Screening: the term "screened" or "screening" refers to the process of separating corn kernel material into a first fraction s and a second fraction f and moving the fractions from one screen unit to another. The non-screening phase is a non-separation phase provided for incubating the corn kernel material or fraction thereof with an enzyme.

Sequence identity: the degree of relatedness between two amino acid sequences or between two nucleotide sequences is described by the parameter "sequence identity".

For The purposes of The present invention, The degree of sequence identity between two amino acid sequences is determined using The Needman-Wunsch algorithm (Needleman and Wunsch,1970, J.Mol.biol. [ J.Mol.Biol. [ J.Mol ]48: 443-. Version 6.1.0 was used.

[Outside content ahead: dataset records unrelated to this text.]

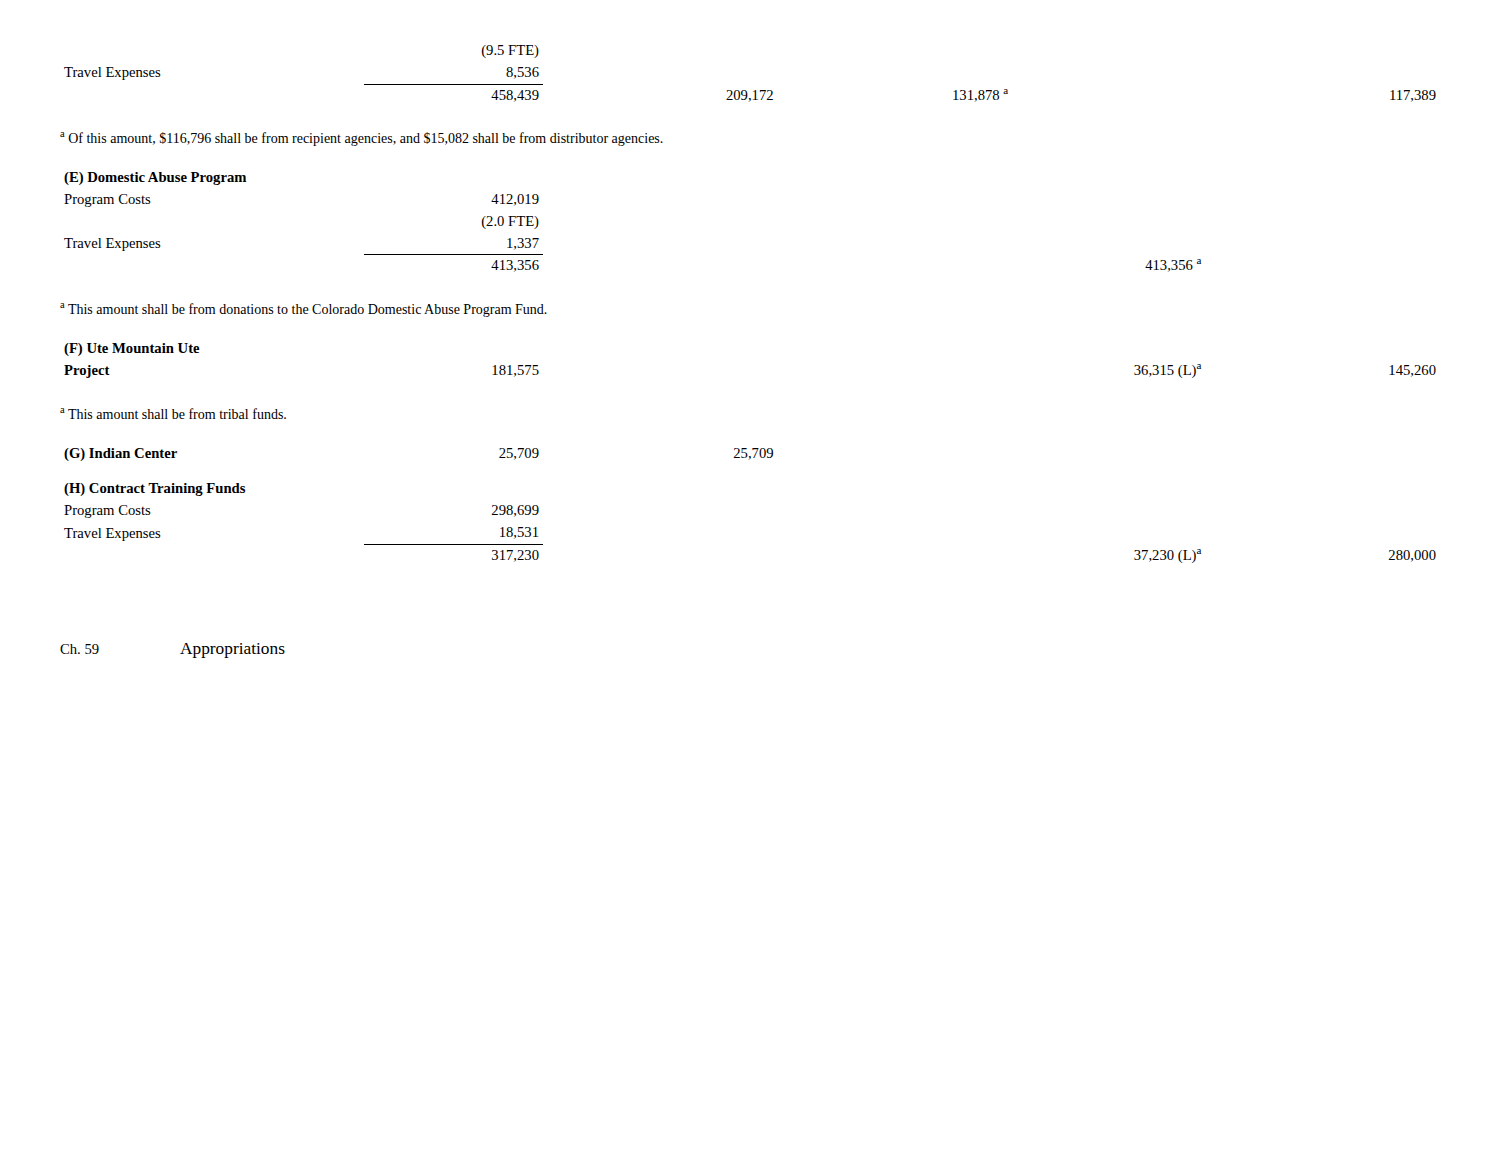| | (9.5 FTE) | | | | |
| Travel Expenses | 8,536 | | | | |
| | 458,439 | 209,172 | 131,878 a | | 117,389 |
a Of this amount, $116,796 shall be from recipient agencies, and $15,082 shall be from distributor agencies.
| (E) Domestic Abuse Program | | | | | |
| Program Costs | 412,019 | | | | |
| | (2.0 FTE) | | | | |
| Travel Expenses | 1,337 | | | | |
| | 413,356 | | | 413,356 a | |
a This amount shall be from donations to the Colorado Domestic Abuse Program Fund.
| (F) Ute Mountain Ute | | | | | |
| Project | 181,575 | | | 36,315 (L) a | 145,260 |
a This amount shall be from tribal funds.
| (G) Indian Center | 25,709 | 25,709 | | | |
| (H) Contract Training Funds | | | | | |
| Program Costs | 298,699 | | | | |
| Travel Expenses | 18,531 | | | | |
| | 317,230 | | | 37,230 (L) a | 280,000 |
Ch. 59
Appropriations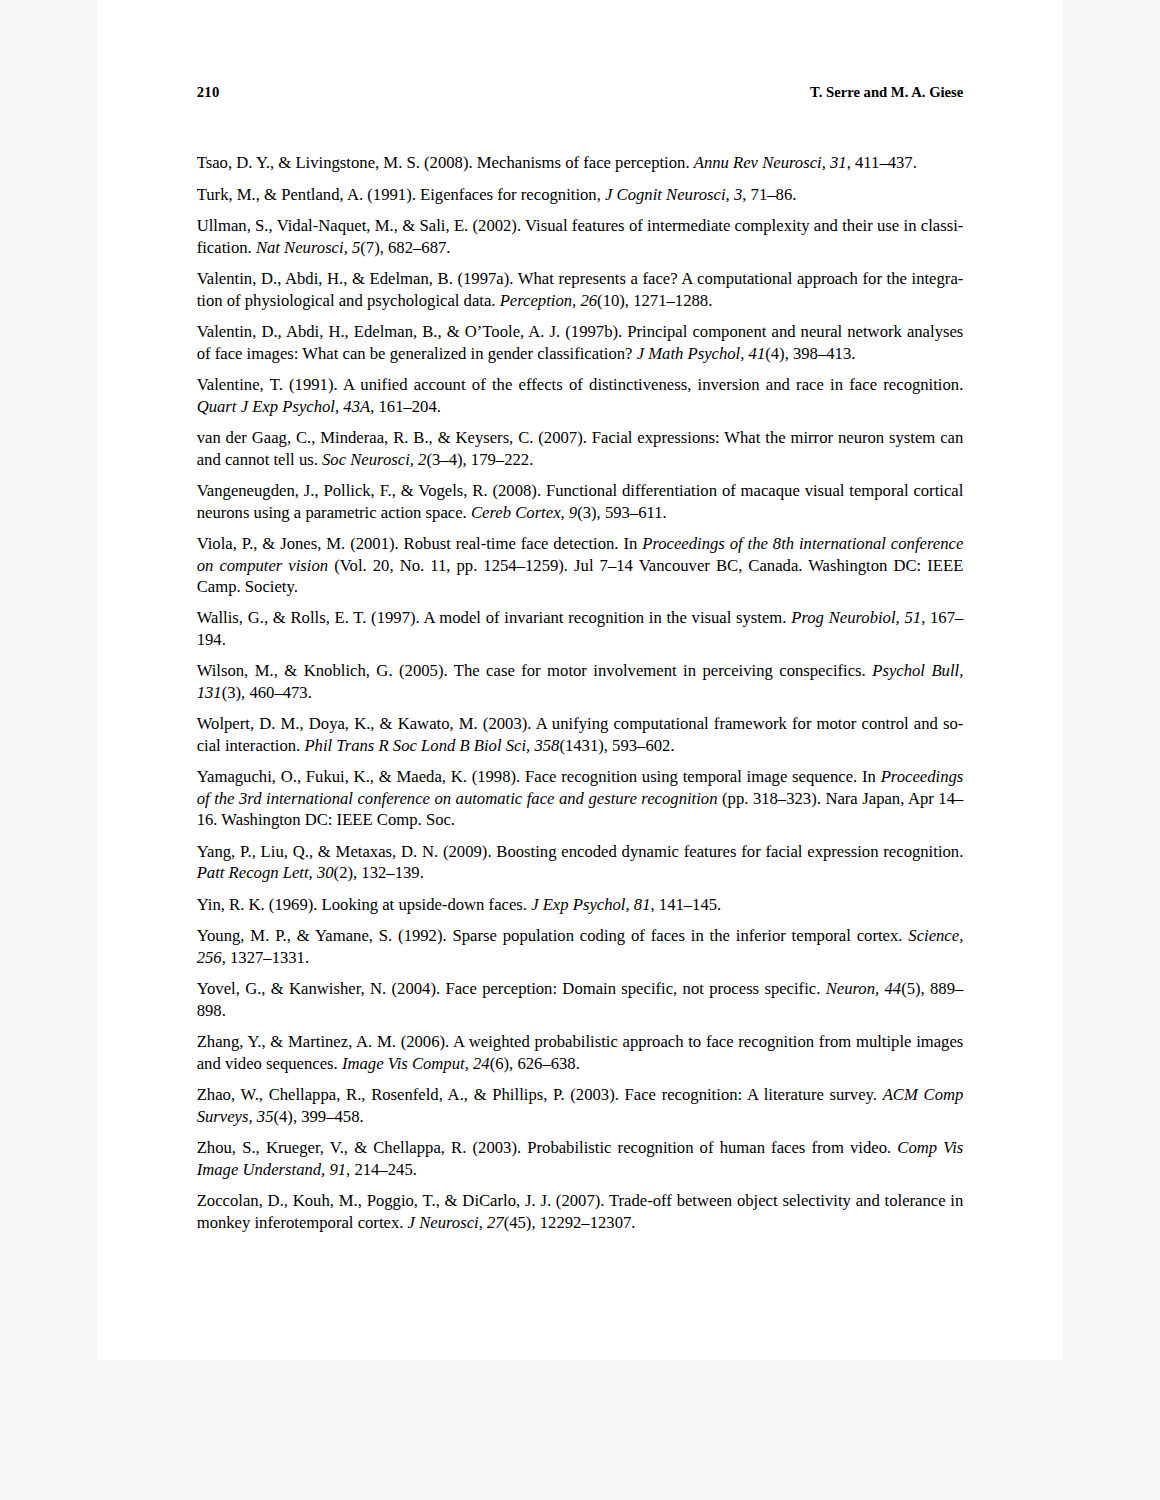210 T. Serre and M. A. Giese
Tsao, D. Y., & Livingstone, M. S. (2008). Mechanisms of face perception. Annu Rev Neurosci, 31, 411–437.
Turk, M., & Pentland, A. (1991). Eigenfaces for recognition, J Cognit Neurosci, 3, 71–86.
Ullman, S., Vidal-Naquet, M., & Sali, E. (2002). Visual features of intermediate complexity and their use in classification. Nat Neurosci, 5(7), 682–687.
Valentin, D., Abdi, H., & Edelman, B. (1997a). What represents a face? A computational approach for the integration of physiological and psychological data. Perception, 26(10), 1271–1288.
Valentin, D., Abdi, H., Edelman, B., & O’Toole, A. J. (1997b). Principal component and neural network analyses of face images: What can be generalized in gender classification? J Math Psychol, 41(4), 398–413.
Valentine, T. (1991). A unified account of the effects of distinctiveness, inversion and race in face recognition. Quart J Exp Psychol, 43A, 161–204.
van der Gaag, C., Minderaa, R. B., & Keysers, C. (2007). Facial expressions: What the mirror neuron system can and cannot tell us. Soc Neurosci, 2(3–4), 179–222.
Vangeneugden, J., Pollick, F., & Vogels, R. (2008). Functional differentiation of macaque visual temporal cortical neurons using a parametric action space. Cereb Cortex, 9(3), 593–611.
Viola, P., & Jones, M. (2001). Robust real-time face detection. In Proceedings of the 8th international conference on computer vision (Vol. 20, No. 11, pp. 1254–1259). Jul 7–14 Vancouver BC, Canada. Washington DC: IEEE Camp. Society.
Wallis, G., & Rolls, E. T. (1997). A model of invariant recognition in the visual system. Prog Neurobiol, 51, 167–194.
Wilson, M., & Knoblich, G. (2005). The case for motor involvement in perceiving conspecifics. Psychol Bull, 131(3), 460–473.
Wolpert, D. M., Doya, K., & Kawato, M. (2003). A unifying computational framework for motor control and social interaction. Phil Trans R Soc Lond B Biol Sci, 358(1431), 593–602.
Yamaguchi, O., Fukui, K., & Maeda, K. (1998). Face recognition using temporal image sequence. In Proceedings of the 3rd international conference on automatic face and gesture recognition (pp. 318–323). Nara Japan, Apr 14–16. Washington DC: IEEE Comp. Soc.
Yang, P., Liu, Q., & Metaxas, D. N. (2009). Boosting encoded dynamic features for facial expression recognition. Patt Recogn Lett, 30(2), 132–139.
Yin, R. K. (1969). Looking at upside-down faces. J Exp Psychol, 81, 141–145.
Young, M. P., & Yamane, S. (1992). Sparse population coding of faces in the inferior temporal cortex. Science, 256, 1327–1331.
Yovel, G., & Kanwisher, N. (2004). Face perception: Domain specific, not process specific. Neuron, 44(5), 889–898.
Zhang, Y., & Martinez, A. M. (2006). A weighted probabilistic approach to face recognition from multiple images and video sequences. Image Vis Comput, 24(6), 626–638.
Zhao, W., Chellappa, R., Rosenfeld, A., & Phillips, P. (2003). Face recognition: A literature survey. ACM Comp Surveys, 35(4), 399–458.
Zhou, S., Krueger, V., & Chellappa, R. (2003). Probabilistic recognition of human faces from video. Comp Vis Image Understand, 91, 214–245.
Zoccolan, D., Kouh, M., Poggio, T., & DiCarlo, J. J. (2007). Trade-off between object selectivity and tolerance in monkey inferotemporal cortex. J Neurosci, 27(45), 12292–12307.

Optional parameters used are gap opening penalty of 10, gap extension penalty of 0.5 and EBLOSUM62 (EMBOSS version of BLOSUM 62) substitution matrix. The output of the Needle labeled "longest identity" (obtained using-non-simplified options) is used as the percent identity and is calculated as follows: (same residue x 100)/(alignment length-total number of gaps in alignment).

Starch: the term "starch" means a complex polysaccharide from plants

Composed of glucose units in the form of granules which occur widely in plant tissue, composed of amylose and amylopectin and denoted by (C)₆H₁₀O₅) n (where n is any number).

Dipping or soaking: the term "impregnation" means the use of water and optionally SO²And (4) soaking the crop seeds.